À quelques semaines des élections provinciales, le sénateur Robert Xowie a de nouveau dénoncé au Sénat le regroupement des bureaux de vote à Nouméa. Une contestation portée depuis plusieurs mois par les indépendantistes, qui continuent de dénoncer les conséquences de ce dispositif sur la participation électorale.

Le regroupement des bureaux de vote à Nouméa reste un sujet de controverse à l’approche du scrutin provincial du 28 juin. Lors des Questions au gouvernement au Sénat, Robert Xowie a une nouvelle fois demandé à l’État de revoir l’organisation mise en place après les événements de 2024.
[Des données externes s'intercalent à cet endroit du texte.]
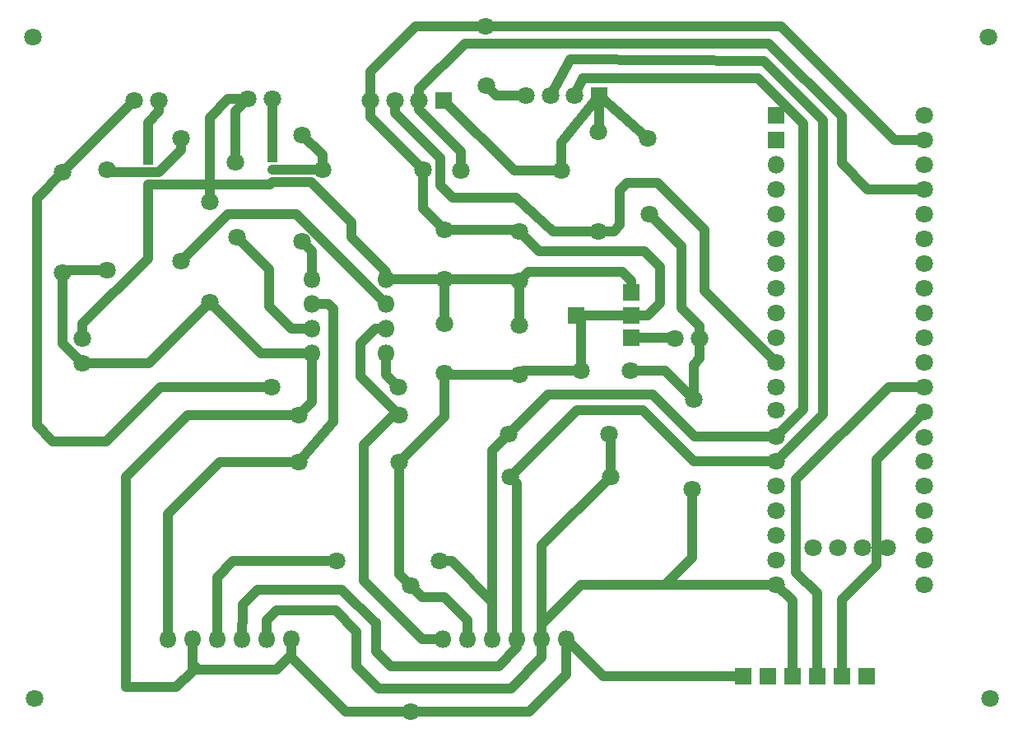
<source format=gbl>
G04 Layer: BottomLayer*
G04 EasyEDA v6.5.46, 2024-09-03 21:34:31*
G04 a3a5ef0e5d234bae984b2533349a5239,230d3d8e61244ae18bc76ebd04fb3888,10*
G04 Gerber Generator version 0.2*
G04 Scale: 100 percent, Rotated: No, Reflected: No *
G04 Dimensions in millimeters *
G04 leading zeros omitted , absolute positions ,4 integer and 5 decimal *
%FSLAX45Y45*%
%MOMM*%

%ADD10C,1.0000*%
%ADD11R,1.8000X1.8000*%
%ADD12C,1.8000*%
%ADD13O,0.9999979999999999X0.9999979999999999*%
%ADD14R,1.0000X1.0000*%
%ADD15O,1.7999964X1.7999964*%
%ADD16O,0.0129X1.7999964*%

%LPD*%
D10*
X6979005Y7823200D02*
G01*
X7480300Y7378700D01*
X7480300Y7378700D01*
X6978904Y7823200D02*
G01*
X6591300Y7340600D01*
X6585711Y7048500D01*
X7950200Y4699000D02*
G01*
X7658100Y4991100D01*
X7302500Y4991100D01*
X8013700Y5321300D02*
G01*
X8013700Y5448300D01*
X7823200Y5638800D01*
X7823200Y6273800D01*
X7493000Y6604000D01*
X8013700Y5321300D02*
G01*
X8013700Y5118100D01*
X7950200Y5054600D01*
X7950200Y4699000D01*
X7306589Y5332603D02*
G01*
X7748397Y5332603D01*
X7759700Y5321300D01*
X9220200Y1854200D02*
G01*
X9220200Y2705100D01*
X9004300Y2921000D01*
X9004300Y3873500D01*
X9956800Y4826000D01*
X10325100Y4826000D01*
X7937500Y3771900D02*
G01*
X7937500Y3073400D01*
X7658100Y2794000D01*
X2336800Y7162800D02*
G01*
X2336800Y7543800D01*
X2449068Y7656068D01*
X2449068Y7772400D01*
X10325100Y6858000D02*
G01*
X9740900Y6858000D01*
X9474200Y7124700D01*
X9474200Y7607300D01*
X8724900Y8356600D01*
X5600700Y8356600D01*
X5128790Y7884690D01*
X5128790Y7772400D01*
X5128768Y7772400D02*
G01*
X5128768Y7672831D01*
X5555488Y7246112D01*
X5555488Y7048500D01*
X2336800Y6908800D02*
G01*
X2336800Y6146800D01*
X1663700Y5473700D01*
X1663700Y5319268D01*
X10325100Y7366000D02*
G01*
X10020300Y7366000D01*
X8851900Y8534400D01*
X5807694Y8534400D01*
X6728965Y7823200D02*
G01*
X6807200Y8001000D01*
X8610600Y8001000D01*
X9080500Y7531100D01*
X9080500Y4597400D01*
X8801100Y4318000D01*
X6479034Y7823200D02*
G01*
X6680200Y8191500D01*
X8674100Y8178800D01*
X9283700Y7569200D01*
X9283700Y4546600D01*
X8801100Y4064000D01*
X6979005Y7823200D02*
G01*
X6979005Y7455913D01*
X6972300Y7449207D01*
X6159500Y6426200D02*
G01*
X6362700Y6223000D01*
X7442200Y6223000D01*
X7607300Y6057900D01*
X7607300Y5689600D01*
X7480300Y5562600D01*
X7306563Y5562600D01*
X4878831Y7772400D02*
G01*
X4878831Y7643368D01*
X5346700Y7175500D01*
X5346700Y6896100D01*
X5473700Y6769100D01*
X6126988Y6769100D01*
X6502400Y6426200D01*
X6965289Y6426200D01*
X6972300Y6419189D01*
X6972300Y6419192D02*
G01*
X7131707Y6419192D01*
X7188200Y6489700D01*
X7188200Y6845300D01*
X7264400Y6921500D01*
X7581900Y6921500D01*
X8064500Y6438900D01*
X8064500Y5816600D01*
X8801100Y5080000D01*
X5626100Y2235200D02*
G01*
X5626100Y2425700D01*
X5384800Y2667000D01*
X5156200Y2667000D01*
X5032908Y2790291D01*
X5032908Y2790291D02*
G01*
X4922011Y2901187D01*
X4922011Y4051300D01*
X5372100Y2235200D02*
G01*
X5156200Y2235200D01*
X4559300Y2832100D01*
X4559300Y4229100D01*
X4864100Y4533900D01*
X4922011Y4533900D01*
X7306589Y5562600D02*
G01*
X6739610Y5562600D01*
X6229019Y7823200D02*
G01*
X5918200Y7823200D01*
X5816600Y7924800D01*
X5807699Y8534400D02*
G01*
X5092700Y8534400D01*
X4622800Y8064500D01*
X4622800Y7778495D01*
X4628895Y7772400D01*
X4921910Y4533897D02*
G01*
X4521200Y4934607D01*
X4521200Y5270500D01*
X4674743Y5424043D01*
X4787900Y5424043D01*
X3891788Y4051300D02*
G01*
X4241800Y4470400D01*
X4241800Y5626100D01*
X4189984Y5677915D01*
X4025900Y5677915D01*
X3302000Y2235200D02*
G01*
X3302000Y2387600D01*
X3314700Y2400300D01*
X3314700Y2590800D01*
X3467100Y2743200D01*
X4330700Y2743200D01*
X4673600Y2400300D01*
X4686300Y2400300D01*
X4686300Y2108200D01*
X4838700Y1955800D01*
X5943600Y1955800D01*
X6134100Y2146300D01*
X6134100Y2235200D01*
X3556000Y2235200D02*
G01*
X3556000Y2425700D01*
X3657600Y2527300D01*
X4267200Y2527300D01*
X4483100Y2311400D01*
X4483100Y1955800D01*
X4711700Y1727200D01*
X6070600Y1727200D01*
X6388100Y2044700D01*
X6388100Y2235200D01*
X3891889Y4533897D02*
G01*
X4025900Y4667907D01*
X4025900Y5170043D01*
X2336800Y6908800D02*
G01*
X3594112Y6908800D01*
X3619500Y6934187D01*
X3619500Y7188200D02*
G01*
X3617468Y7785100D01*
X6642100Y2235200D02*
G01*
X6642100Y1866900D01*
X6261100Y1485900D01*
X5039380Y1485900D01*
X5039380Y1485900D02*
G01*
X4368800Y1485900D01*
X3810000Y2044700D01*
X3810000Y2235200D01*
X5339082Y3035300D02*
G01*
X5461000Y3035300D01*
X5880100Y2616200D01*
X5880100Y2235200D01*
X3048000Y2489200D02*
G01*
X3048000Y2870200D01*
X3213100Y3035300D01*
X4276044Y3035300D01*
X6388100Y2235200D02*
G01*
X6388100Y2387600D01*
X6794500Y2794000D01*
X8801100Y2794000D01*
X3048000Y2235200D02*
G01*
X3048000Y2489200D01*
X3594100Y1917700D02*
G01*
X3657600Y1917700D01*
X3810000Y2070100D01*
X3810000Y2235200D02*
G01*
X3810000Y2070100D01*
X2540000Y2235200D02*
G01*
X2540000Y3517900D01*
X3073400Y4051300D01*
X3891879Y4051300D01*
X5384800Y5930900D02*
G01*
X6146800Y5930900D01*
X6172200Y5905500D01*
X6172200Y5905500D02*
G01*
X6159500Y5892800D01*
X6159500Y5461000D01*
X5384800Y5473700D02*
G01*
X5384800Y5905500D01*
X5397500Y5918200D01*
X4787900Y5931915D02*
G01*
X5384800Y5930900D01*
X6159500Y5918200D02*
G01*
X6248400Y6007100D01*
X7213600Y6007100D01*
X7306589Y5914110D01*
X7306589Y5792596D01*
X8966200Y1854200D02*
G01*
X8966200Y2628900D01*
X8801100Y2794000D01*
X2336800Y7035800D02*
G01*
X1937407Y7035800D01*
X1917700Y7055507D01*
X5378805Y7772400D02*
G01*
X6102705Y7048500D01*
X6585607Y7048500D01*
X2199109Y7772400D02*
G01*
X1460500Y7033790D01*
X1460500Y7030110D01*
X1460500Y7030110D02*
G01*
X1193800Y6763410D01*
X1193800Y4432300D01*
X1358900Y4267200D01*
X1905000Y4267200D01*
X2463800Y4826000D01*
X3606800Y4826000D01*
X1460500Y7030110D02*
G01*
X1193800Y6763410D01*
X1193800Y5651500D01*
X4914900Y4826000D02*
G01*
X4787900Y4953000D01*
X4787900Y5170043D01*
X2971800Y6725310D02*
G01*
X2971800Y7594600D01*
X3162300Y7785100D01*
X3367521Y7785100D01*
X5880100Y2235200D02*
G01*
X5880100Y4172612D01*
X6050889Y4343402D01*
X6063589Y3898897D02*
G01*
X6134100Y3828387D01*
X6134100Y2235200D01*
X6050892Y4343400D02*
G01*
X6457292Y4749800D01*
X7531100Y4749800D01*
X7962900Y4318000D01*
X8801100Y4318000D01*
X6063592Y3898900D02*
G01*
X6749392Y4584700D01*
X7429500Y4584700D01*
X7950200Y4064000D01*
X8801100Y4064000D01*
X7080910Y4343402D02*
G01*
X7093610Y4330702D01*
X7093610Y3898897D01*
X7093610Y3898897D02*
G01*
X6388100Y3193387D01*
X6388100Y2235200D01*
X3619500Y7061200D02*
G01*
X4133189Y7061200D01*
X3924300Y7416800D02*
G01*
X4133192Y7207907D01*
X4133192Y7061200D01*
X2336800Y7035800D02*
G01*
X2451100Y7035800D01*
X2679700Y7264400D01*
X2679700Y7378700D01*
X3367534Y7785100D02*
G01*
X3238500Y7656065D01*
X3238500Y7137400D01*
X3619500Y6934200D02*
G01*
X4013200Y6934200D01*
X4432300Y6515100D01*
X4432300Y6362700D01*
X4787900Y6007100D01*
X4787900Y5931915D01*
X3251200Y6362700D02*
G01*
X3581400Y6032500D01*
X3581400Y5651500D01*
X3808859Y5424040D01*
X4025900Y5424040D01*
X9474200Y1854200D02*
G01*
X9474200Y2641600D01*
X9829800Y2997200D01*
X9829800Y4076700D01*
X10325100Y4572000D01*
X2679700Y6121400D02*
G01*
X3162300Y6604000D01*
X3861815Y6604000D01*
X4787900Y5677915D01*
X3924300Y6324600D02*
G01*
X4025900Y6223000D01*
X4025900Y5932043D01*
X4921910Y4051300D02*
G01*
X5384800Y4514189D01*
X5384800Y4965700D01*
X5384800Y4965700D02*
G01*
X5397500Y4953000D01*
X6159500Y4953000D01*
X6159500Y4953000D02*
G01*
X6197600Y4991100D01*
X6794500Y4991100D01*
X4025900Y5170043D02*
G01*
X3497046Y5170043D01*
X2971800Y5695289D01*
X2971800Y5695289D02*
G01*
X2345816Y5069306D01*
X1663700Y5069306D01*
X1663700Y5069306D02*
G01*
X1460500Y5272506D01*
X1460500Y6000089D01*
X1460500Y6000089D02*
G01*
X1485900Y6025489D01*
X1917700Y6025489D01*
X5384800Y6438900D02*
G01*
X5163210Y6660489D01*
X5163210Y7061200D01*
X5163207Y7061200D02*
G01*
X4628794Y7595613D01*
X4628794Y7772400D01*
X6739608Y5562600D02*
G01*
X6794500Y5507708D01*
X6794500Y4991100D01*
X6159500Y6426200D02*
G01*
X6146800Y6438900D01*
X5384800Y6438900D01*
X6642100Y2235200D02*
G01*
X7023100Y1854200D01*
X8458200Y1854200D01*
X3891788Y4533900D02*
G01*
X2743200Y4533900D01*
X2109724Y3898900D01*
X2109724Y1739900D01*
X2628900Y1739900D01*
X2794000Y1905000D01*
X2794000Y2235200D01*
X2794000Y2235200D02*
G01*
X2794000Y1981200D01*
X2857500Y1917700D01*
X3594100Y1917700D01*
D11*
G01*
X7306589Y5792596D03*
G01*
X7306589Y5562600D03*
G01*
X7306589Y5332603D03*
G01*
X6739610Y5562600D03*
D12*
G01*
X5384800Y5930900D03*
G01*
X5384800Y6438900D03*
G01*
X6159500Y5918200D03*
G01*
X6159500Y6426200D03*
G01*
X6794500Y4991100D03*
G01*
X7302500Y4991100D03*
D11*
G01*
X8712200Y1854200D03*
G01*
X8966200Y1854200D03*
G01*
X9220200Y1854200D03*
G01*
X9474200Y1854200D03*
G01*
X9728200Y1854200D03*
G01*
X8458200Y1854200D03*
D12*
G01*
X6159500Y4953000D03*
G01*
X6159500Y5461000D03*
G01*
X5384800Y4965700D03*
G01*
X5384800Y5473700D03*
G01*
X3367531Y7785100D03*
G01*
X3617518Y7785100D03*
G01*
X2199106Y7772400D03*
G01*
X2449093Y7772400D03*
G01*
X6729018Y7823200D03*
D11*
G01*
X6979005Y7823200D03*
D12*
G01*
X6479006Y7823200D03*
G01*
X6229019Y7823200D03*
G01*
X5128793Y7772400D03*
D11*
G01*
X5378805Y7772400D03*
D12*
G01*
X4878781Y7772400D03*
G01*
X4628794Y7772400D03*
D13*
G01*
X3619500Y6934200D03*
G01*
X3619500Y7061200D03*
D14*
G01*
X3619500Y7188200D03*
D13*
G01*
X2336800Y6908800D03*
G01*
X2336800Y7035800D03*
D14*
G01*
X2336800Y7162800D03*
D12*
G01*
X2971800Y5695289D03*
G01*
X2971800Y6725310D03*
G01*
X4921910Y4051300D03*
G01*
X3891889Y4051300D03*
G01*
X1917700Y6025489D03*
G01*
X1917700Y7055510D03*
G01*
X3891889Y4533900D03*
G01*
X4921910Y4533900D03*
G01*
X5163210Y7061200D03*
G01*
X4133189Y7061200D03*
G01*
X1460500Y6000089D03*
G01*
X1460500Y7030110D03*
G01*
X6050889Y4343400D03*
G01*
X7080910Y4343400D03*
G01*
X7093610Y3898900D03*
G01*
X6063589Y3898900D03*
G01*
X5555589Y7048500D03*
G01*
X6585610Y7048500D03*
D15*
G01*
X4787900Y5932043D03*
G01*
X4787900Y5678043D03*
G01*
X4787900Y5424043D03*
G01*
X4787900Y5170043D03*
G01*
X4025900Y5170043D03*
G01*
X4025900Y5424043D03*
G01*
X4025900Y5678043D03*
G01*
X4025900Y5932043D03*
G01*
X2540000Y2235200D03*
G01*
X2794000Y2235200D03*
G01*
X3048000Y2235200D03*
G01*
X3302000Y2235200D03*
G01*
X3556000Y2235200D03*
G01*
X3810000Y2235200D03*
G01*
X5372100Y2235200D03*
G01*
X5626100Y2235200D03*
G01*
X5880100Y2235200D03*
G01*
X6134100Y2235200D03*
G01*
X6388100Y2235200D03*
G01*
X6642100Y2235200D03*
D12*
G01*
X6972300Y7449210D03*
G01*
X6972300Y6419189D03*
D11*
G01*
X8801100Y7366000D03*
D12*
G01*
X9944100Y3175000D03*
G01*
X9690100Y3175000D03*
G01*
X9436100Y3175000D03*
G01*
X9182100Y3175000D03*
D11*
G01*
X8801100Y7620000D03*
D15*
G01*
X8801100Y7112000D03*
D12*
G01*
X8801100Y6858000D03*
G01*
X8801100Y6604000D03*
G01*
X8801100Y6350000D03*
G01*
X8801100Y6096000D03*
G01*
X8801100Y5842000D03*
G01*
X8801100Y5588000D03*
G01*
X8801100Y5334000D03*
G01*
X8801100Y5080000D03*
G01*
X8801100Y4826000D03*
G01*
X8801100Y4584700D03*
G01*
X8801100Y4318000D03*
G01*
X8801100Y4064000D03*
G01*
X8801100Y3810000D03*
G01*
X8801100Y3556000D03*
G01*
X8801100Y3302000D03*
G01*
X8801100Y3048000D03*
G01*
X8801100Y2794000D03*
G01*
X10325100Y7620000D03*
G01*
X10325100Y7366000D03*
G01*
X10325100Y7112000D03*
G01*
X10325100Y6858000D03*
G01*
X10325100Y6604000D03*
G01*
X10325100Y6350000D03*
G01*
X10325100Y6096000D03*
G01*
X10325100Y5842000D03*
G01*
X10325100Y5588000D03*
G01*
X10325100Y5334000D03*
G01*
X10325100Y5080000D03*
G01*
X10325100Y4826000D03*
G01*
X10325100Y4572000D03*
G01*
X10325100Y4305300D03*
G01*
X10325100Y4064000D03*
G01*
X10325100Y3810000D03*
G01*
X10325100Y3556000D03*
G01*
X10325100Y3302000D03*
G01*
X10325100Y3048000D03*
G01*
X10325100Y2794000D03*
G01*
X1663700Y5069306D03*
G01*
X1663700Y5319293D03*
G01*
X3606800Y4826000D03*
G01*
X4914900Y4826000D03*
G01*
X3238500Y7137400D03*
G01*
X3251200Y6362700D03*
G01*
X3924300Y7416800D03*
G01*
X3924300Y6324600D03*
G01*
X2679700Y7378700D03*
G01*
X2679700Y6121400D03*
G01*
X7480300Y7378700D03*
G01*
X7493000Y6604000D03*
G01*
X7950200Y4699000D03*
G01*
X7937500Y3771900D03*
G01*
X5339079Y3035300D03*
G01*
X4276039Y3035300D03*
G01*
X5807709Y8534400D03*
G01*
X5816600Y7924800D03*
G01*
X5041900Y2781300D03*
G01*
X5039385Y1485900D03*
G01*
X7759700Y5321300D03*
G01*
X8013700Y5321300D03*
G01*
X10985500Y8420100D03*
G01*
X1155700Y8420100D03*
G01*
X1168400Y1625600D03*
G01*
X10998200Y1625600D03*
M02*

</source>
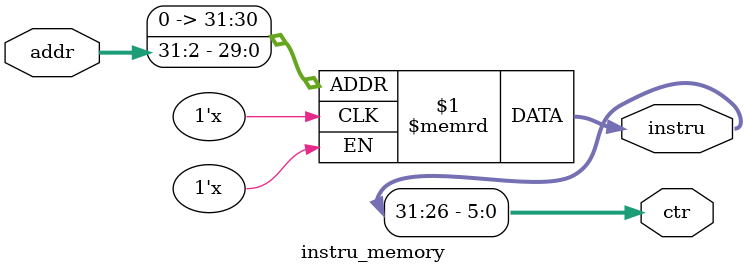
<source format=v>
`timescale 1ns / 1ps

module instru_memory(
  // input clk,
  input [31:0] addr,
  output [5:0] ctr, // [31-26]
  // output reg [4:0] read1, // [25-21]
  // output reg [4:0] read2, // [20-16]
  // output reg [4:0] write, // [15-11]
  output [31:0] instru // [31-0]
  // output [15:0] num // [15-0]
);

  parameter SIZE_IM = 128; // size of this memory, by default 128*32
  reg [31:0] mem [SIZE_IM-1:0]; // instruction memory

  // FIXME: initially read the text file

  assign instru = mem[addr >> 2]; // FIXME: the interval of mem
  assign ctr = instru[31:26];
  // assign num = instru[15:0];

endmodule

</source>
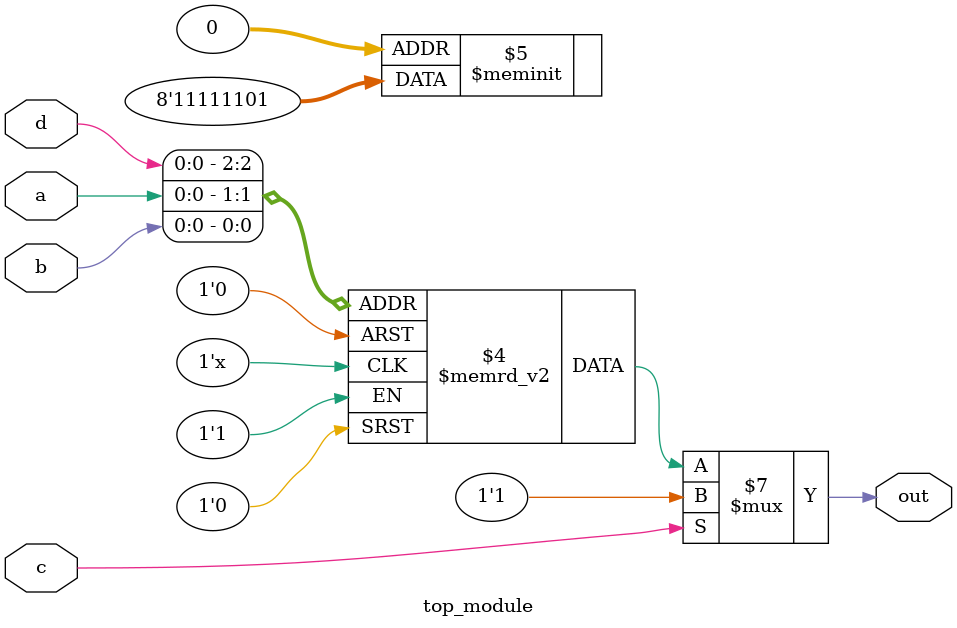
<source format=sv>
module top_module (
  input a,
  input b,
  input c,
  input d,
  output reg out
);
  
  always @* begin
    case({c, d, a, b})
      4'b0000: out = 1'b1;
      4'b0001: out = 1'b0;
      4'b0010: out = 1'b1;
      4'b0011: out = 1'b1;
      4'b0100: out = 1'b1;
      4'b0101: out = 1'b1;
      4'b0110: out = 1'b1;
      4'b0111: out = 1'b1;
      default: out = 1'b1;
    endcase
  end

endmodule

</source>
Le sénateur indépendantiste estime que la concentration des bureaux de vote sur neuf sites pourrait compliquer l’accès aux urnes pour une partie des électeurs et contribuer à l’abstention. Il s’appuie notamment sur une étude évoquant un allongement des distances à parcourir pour certains habitants ainsi que sur les chiffres de participation enregistrés lors des dernières municipales.

Face à ces critiques, la ministre des Outre-mer, Naïma Moutchou, a rappelé que le dispositif avait été validé par la justice et que les données disponibles ne permettaient pas d’établir un lien entre cette organisation et une baisse de la participation. Elle a également souligné les ajustements réalisés pour les provinciales, avec l’ouverture de nouveaux centres de vote à Kaméré et à Rivière-Salée.

Si le débat porte officiellement sur l’accessibilité des bureaux de vote, il s’inscrit aussi dans un contexte politique plus large. Contesté depuis plusieurs mois par les mouvements indépendantistes, le dispositif continue d’alimenter les échanges à l’approche d’un scrutin particulièrement attendu. Les conditions d’organisation du vote figurent désormais parmi les sujets de vigilance régulièrement soulevés par plusieurs responsables politiques, au même titre que la participation et le bon déroulement des opérations électorales.

À trois semaines de l’échéance, aucun changement majeur n’est envisagé. Mais la question des bureaux de vote demeure l’un des points de tension persistants de la campagne, preuve que l’organisation du scrutin reste, elle aussi, un enjeu politique à part entière.